Since the late 1970s, the growth of the financial sector has accelerated in most advanced economies. At the same time however, there has been considerable cross-country heterogeneity underlying this aggregate trend. As a result, on the eve of the 2008 financial crisis, the size of the financial sector differed markedly across countries. And yet, the determinants of both the strong growth in the financial sector, and the divergence across countries, are so far not well understood. This project aims to fill this void using the toolkit of quantitative economic history. Specifically, we will study the long-run growth of the financial sector in 15 advanced economies since the late 19th century and analyze the structural change of financial intermediation over time. Such a historical cross-country perspective will allow us to distinguish between country-specific and cross-country developments and will therefore provide a better understanding of the causes and consequences of these changes.
We will study the growth of the financial sector in the Western world in three steps:
- The main function of finance is the provision and trading of financial instruments. In this process, financial intermediation pools the risks and transfers resources across time, from actors who have them to those who need them. The costs of these services, and hence the income of the financial sector, has varied substantially over the past century and has increased particularly strongly during the last few decades (Philippon, 2015).
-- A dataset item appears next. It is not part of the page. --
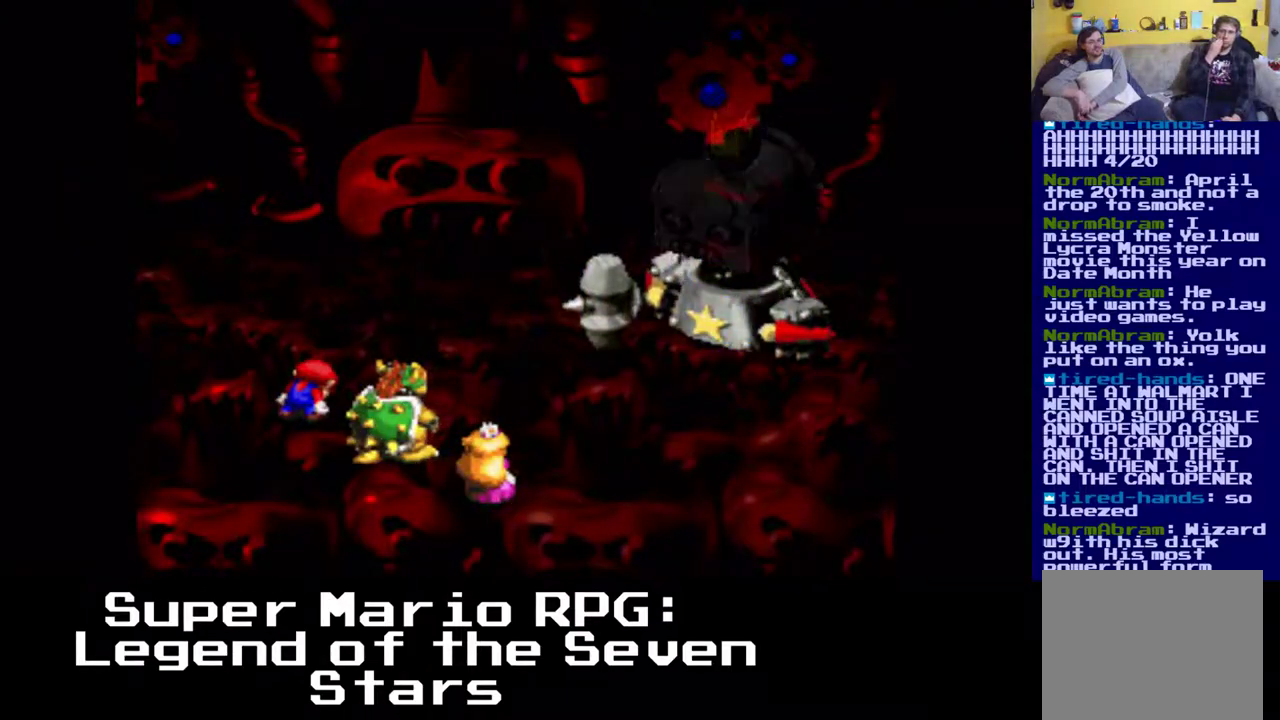
{"buttons": [], "events": []}
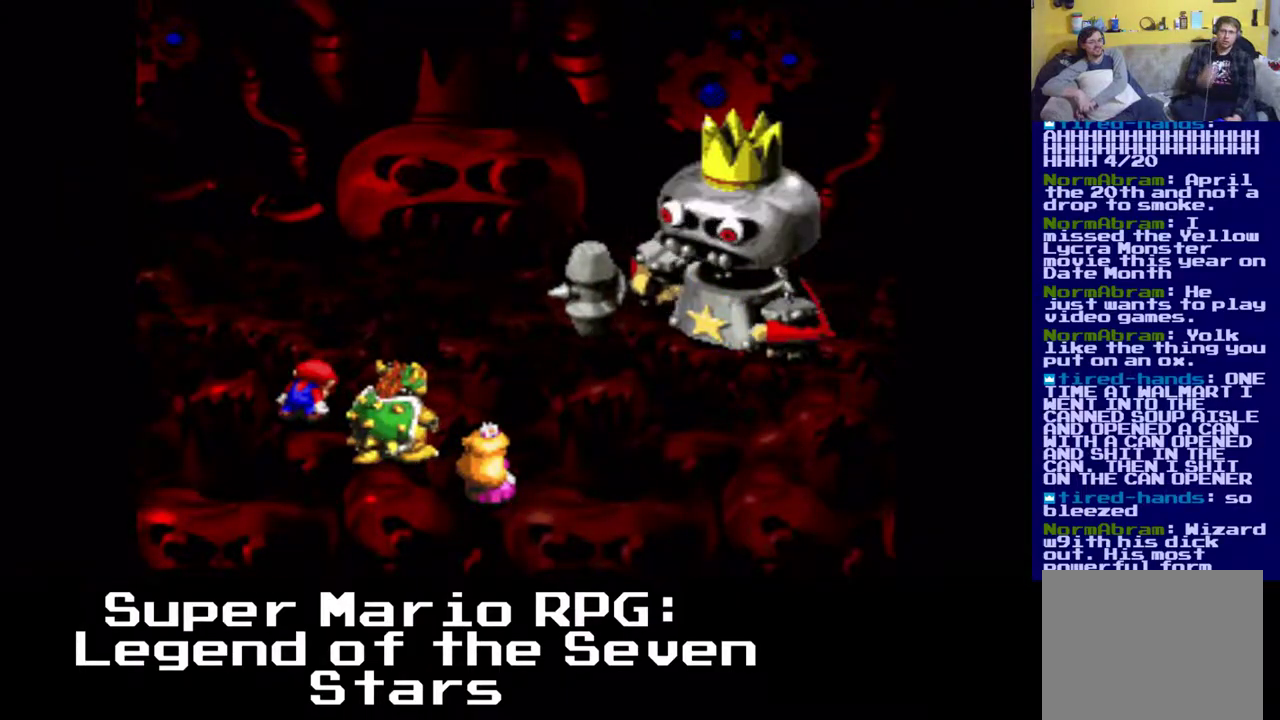
{"buttons": [], "events": []}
This part of the research project analyzes the evolution of the income and profits from financial intermediation for 15 OECD economies from 1870 to today based on historical national accounts and other historical sources. These data will help us to systematically understand the growth of the financial sector throughout the Western world.
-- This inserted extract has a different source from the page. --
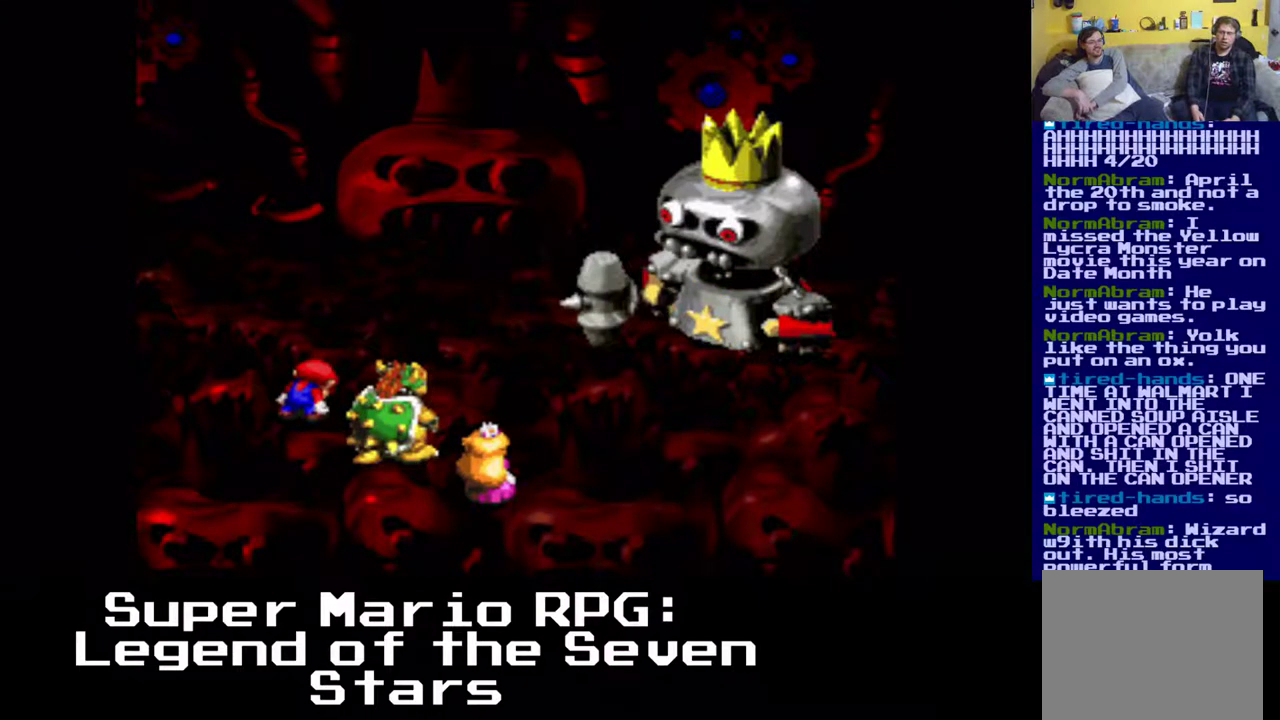
{"buttons": [], "events": []}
- Examining the value added of the financial sector provides only one perspective on the growth of finance since the late 19th century. In the second part of the project, we will analyze the evolution of the sector’s output, i.e. the production of financial services for households and businesses. We are particularly interested in two main questions: First, how has the volume of financial intermediation changed over the past 140 years? And second, what is the relative importance of equity and debt financing in this development?
- Much of the growth of finance has taken place relatively recently, during the decades following 1970. The third part of the project zooms in on these past four decades to study the country-specific determinants of this trend. We will particularly focus on the following two driving factors (Greenwood and Scharfstein, 2013). First we will examine the growth of professional asset management. It is important to note that the increase in financial assets under professional management was directly related to changes in the structure of pension systems, i.e. from contribution-based to funded pension schemes. As a second main determinant, we will study the expansion of household credit since the 1970s. The empirical evidence shows that most of this increase was associated with an increase in mortgage debt of households (Jorda, Schularick and Taylor, 2016). For a comprehensive historical analysis of these two factors it is thus essential to analyze the political factors that fostered these structural changes and study the interaction of the growth of finance with other secular trends, such as the rise in income inequality and globalization.